The results showed that the model was still influenced by class imbalance, as the model can correctly predicted the majority class better by a large margin. The most important feature identified was 'external source mean', an aggregate feature derived from external rating data.
The largest challenges encountered in this project were mainly derived from the large amount of data, which translates to many missing values and many features. Another surprising challenge faced was that LightGBM did not improve results after hyperparameter tuning.
Future Work :
- Another approach to the large amount of data would involve first thoroughly understanding the data and selecting only the most relevant features for aggregation and further processing.
- The model would benefit from feature selection to reduce noise, as most validation/test score were very similar, hyperparameter tuning didn't help much, and in feature engineering it was understood that 52% of the features were not important for the models.
- Try a simpler product, including only the most important maybe 20 features and quickly predict if there is even potential for this client before all the data collection.
- To improve imbalance affect, collecting more data from the minority class would likely improve the model’s performance. Or improve data collection process to include features that can better distinguish the classes. As for this project several strategies, like added weights, cross validation with stratified k fold, and train test split with stratify, were applied to reduce the affect.
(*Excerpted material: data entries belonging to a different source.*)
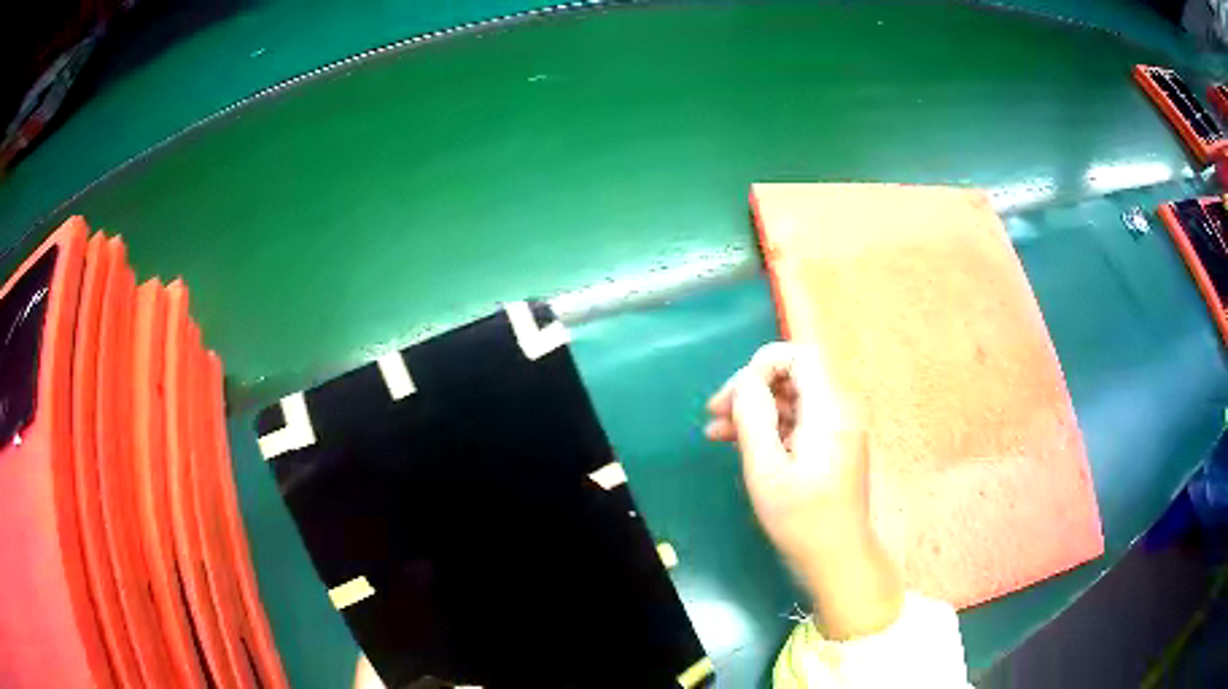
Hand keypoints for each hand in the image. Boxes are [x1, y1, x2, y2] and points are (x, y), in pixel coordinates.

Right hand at [706, 343, 901, 638]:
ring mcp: (836, 428)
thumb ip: (753, 418)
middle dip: (752, 387)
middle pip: (794, 374)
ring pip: (792, 397)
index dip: (763, 363)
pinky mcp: (831, 445)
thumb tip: (744, 384)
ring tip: (716, 431)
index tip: (735, 393)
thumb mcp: (767, 471)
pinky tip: (738, 443)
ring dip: (755, 408)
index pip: (801, 354)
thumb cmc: (802, 519)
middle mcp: (839, 410)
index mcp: (830, 410)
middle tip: (715, 412)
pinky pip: (798, 420)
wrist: (838, 558)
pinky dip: (769, 426)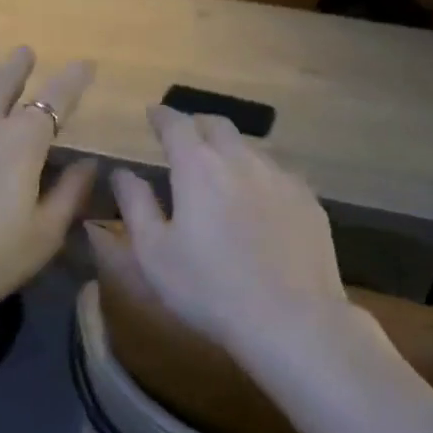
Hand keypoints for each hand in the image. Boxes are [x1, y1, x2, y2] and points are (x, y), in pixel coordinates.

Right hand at [110, 107, 351, 361]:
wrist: (290, 318)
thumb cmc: (208, 289)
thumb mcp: (154, 253)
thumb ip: (136, 205)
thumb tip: (123, 173)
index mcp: (198, 167)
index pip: (176, 124)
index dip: (162, 116)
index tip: (152, 114)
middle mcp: (242, 160)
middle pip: (218, 125)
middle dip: (197, 124)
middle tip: (185, 137)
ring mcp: (281, 177)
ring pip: (252, 148)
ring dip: (231, 149)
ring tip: (221, 168)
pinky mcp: (309, 200)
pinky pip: (279, 173)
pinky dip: (260, 175)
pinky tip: (259, 198)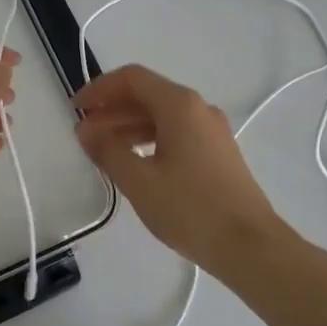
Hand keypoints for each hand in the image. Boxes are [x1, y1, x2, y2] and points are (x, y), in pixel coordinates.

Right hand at [73, 63, 288, 270]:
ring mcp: (212, 130)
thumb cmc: (190, 209)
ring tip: (102, 150)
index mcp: (179, 105)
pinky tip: (134, 163)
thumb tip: (85, 130)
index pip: (132, 78)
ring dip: (128, 126)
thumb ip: (107, 150)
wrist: (250, 246)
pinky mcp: (218, 152)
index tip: (76, 110)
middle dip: (112, 110)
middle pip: (147, 95)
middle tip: (84, 134)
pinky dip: (149, 140)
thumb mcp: (139, 181)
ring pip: (161, 116)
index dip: (99, 89)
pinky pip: (176, 133)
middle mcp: (198, 108)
- It would also be valuable to investigate the nature of the 'external source score', as this feature had a significant impact on the final model.
-
Run the notebooks to create all the necessary files, including the final model.
-
Run the Flask application with: python app.py
-
Once server is running, app will be accessible at: http://127.0.0.1:5000
-
The model will return a csv file with the following content:
SK_ID_CURR,predictions
100001,0
100005,0
100013,0
100028,0
100038,1
100042,0
100057,0
...